Note: In this blog series, we aim to provide an overview of key areas within sexual and reproductive health, but the posts will not include all elements of this broad topic. We also acknowledge that these posts talk about gender in a binary way, as there is currently limited data on these topics specific to nonbinary and trans people.
As summarized in the last two posts in this series, many health and healthcare disparities currently exist in abortion access, contraception access, gynecological care, maternal and infant mortality, and STI prevalence in Massachusetts. These disparities affect lower income, immigrant and BIPOC women the most. Working towards combating these issues is no easy feat, and will be a long, multi-step journey. In this post, I will highlight some research and evaluation priorities and approaches that could help us better understand the underlying issues and identify strategies for improving sexual and reproductive health (SRH) equity.
One priority would be to work with affected communities to understand their level of knowledge about SRH procedures and resources, and to understand their SRH medical care experiences and perceptions. For both of these research areas, qualitative data collection approaches would yield rich information, and this could take the form of in-person interviews or focus groups. In-person would be ideal because there is likely a lot of stigma around talking about SRH, and it may be easier for participants to feel comfortable answering questions if they know they are face to face with an interviewer. However, surveys could also be a solid second option as long as translation and literacy needs are met for both participants and researchers. Participant recruitment could happen through local community organizations, churches, schools, etc., or through specific clinics, practices or hospitals.
To understand participants’ level of SRH knowledge, we would recommend asking them about their current understanding of specific SRH topics, such as cervical cancer screening. Additional questions could focus on how, where and when they learned this information; whether they feel that it is enough information, or if they would want more information; health-seeking behaviors; their health outcomes related to the specific topics at hand; and preferred/ best ways of learning about new SRH information. This would allow us to see where the gaps in education/knowledge/resource distribution are for communities and the effect that these gaps have on participants’ health/health seeking behaviors. From there we could think about potential ways to fill those gaps.
To understand participants’ experiences with and perception of their SRH medical care, depending on the focus of the data collection, inquiry could focus on all or one of the types of SRH medical care they currently receive, with questions about every aspect of their SRH medical care, including: how they found out about their clinic/practice/hospital, how they started working with their specific provider(s), how they made appointments, their experience during appointments and with their provider, format of appointments, if and how they access patient portals, and so on. For each aspect, in addition to asking them about general processes, we could ask them to reflect on what they thought worked well and what they would want to see improved. This would allow us to learn where participants have difficulties with their care (e.g., language, culture, technology, background knowledge), where participants don’t receive culturally competent care, and where participants face discrimination, among other topics. For certain disparities, such as maternal mortality, we could talk to women of all different races about their healthcare experiences during the prenatal and postpartum periods and compare the data to learn more about what parts of the process lead to racial disparities in SRH care.

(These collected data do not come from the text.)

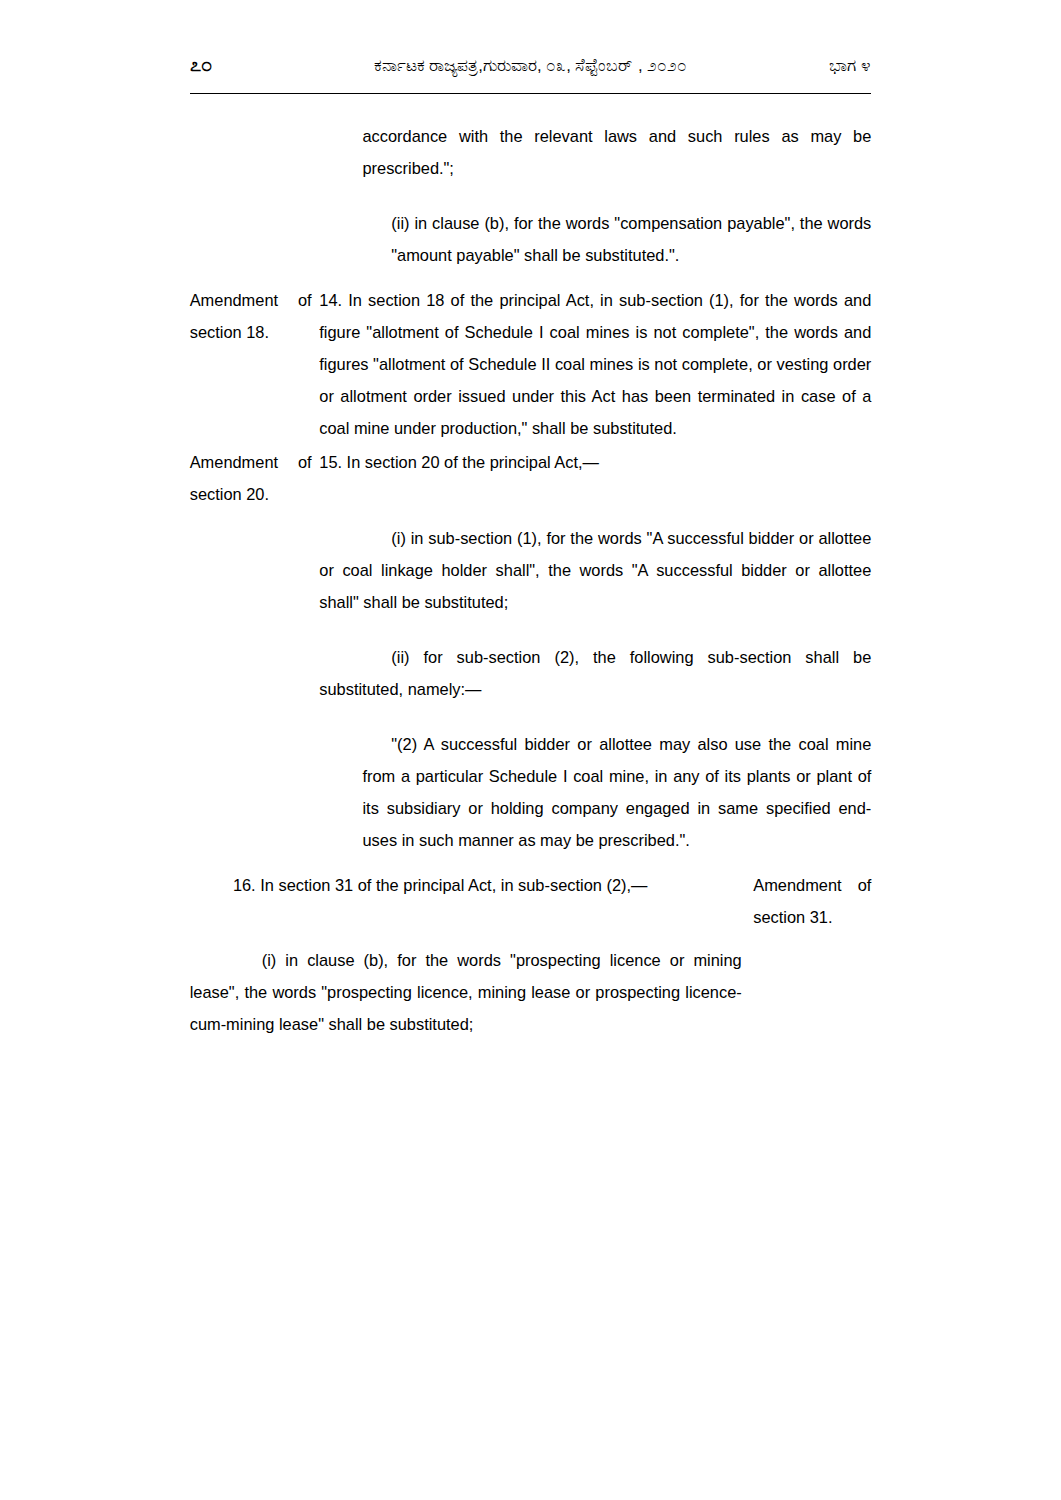೭೦
ಕರ್ನಾಟಕ ರಾಜ್ಯಪತ್ರ,ಗುರುವಾರ, ೦೩, ಸೆಪ್ಟೆಂಬರ್ , ೨೦೨೦
ಭಾಗ ೪
accordance with the relevant laws and such rules as may be prescribed.";
(ii) in clause (b), for the words "compensation payable", the words "amount payable" shall be substituted.".
Amendment of section 18.
14. In section 18 of the principal Act, in sub-section (1), for the words and figure "allotment of Schedule I coal mines is not complete", the words and figures "allotment of Schedule II coal mines is not complete, or vesting order or allotment order issued under this Act has been terminated in case of a coal mine under production," shall be substituted.
Amendment of section 20.
15. In section 20 of the principal Act,—
(i) in sub-section (1), for the words "A successful bidder or allottee or coal linkage holder shall", the words "A successful bidder or allottee shall" shall be substituted;
(ii) for sub-section (2), the following sub-section shall be substituted, namely:—
"(2) A successful bidder or allottee may also use the coal mine from a particular Schedule I coal mine, in any of its plants or plant of its subsidiary or holding company engaged in same specified end-uses in such manner as may be prescribed.".
16. In section 31 of the principal Act, in sub-section (2),—
Amendment of section 31.
(i) in clause (b), for the words "prospecting licence or mining lease", the words "prospecting licence, mining lease or prospecting licence-cum-mining lease" shall be substituted;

In addition to learning directly from patients and community members in need of or receiving services, it is important to do research with healthcare providers about their healthcare practices, particularly about how they provide healthcare to specific populations, if they have any training on working with patients of different cultures, and where they see opportunities for change. This data can be compared with patient data to further elucidate gaps and potential solutions.
The learnings from this kind of research could be used to inform community organizations, churches, schools, and other institutions about how to better support their community members with SRH information and resources, and could also help healthcare providers and leaders identify ways to change their healthcare practices and training models. Interventions and change efforts could then be rigorously evaluated so that successes can be built upon, replicated, or adapted to new settings. SRH disparities are just as important as other health disparities, and we need to do our part as researchers and evaluators towards combating and eliminating them.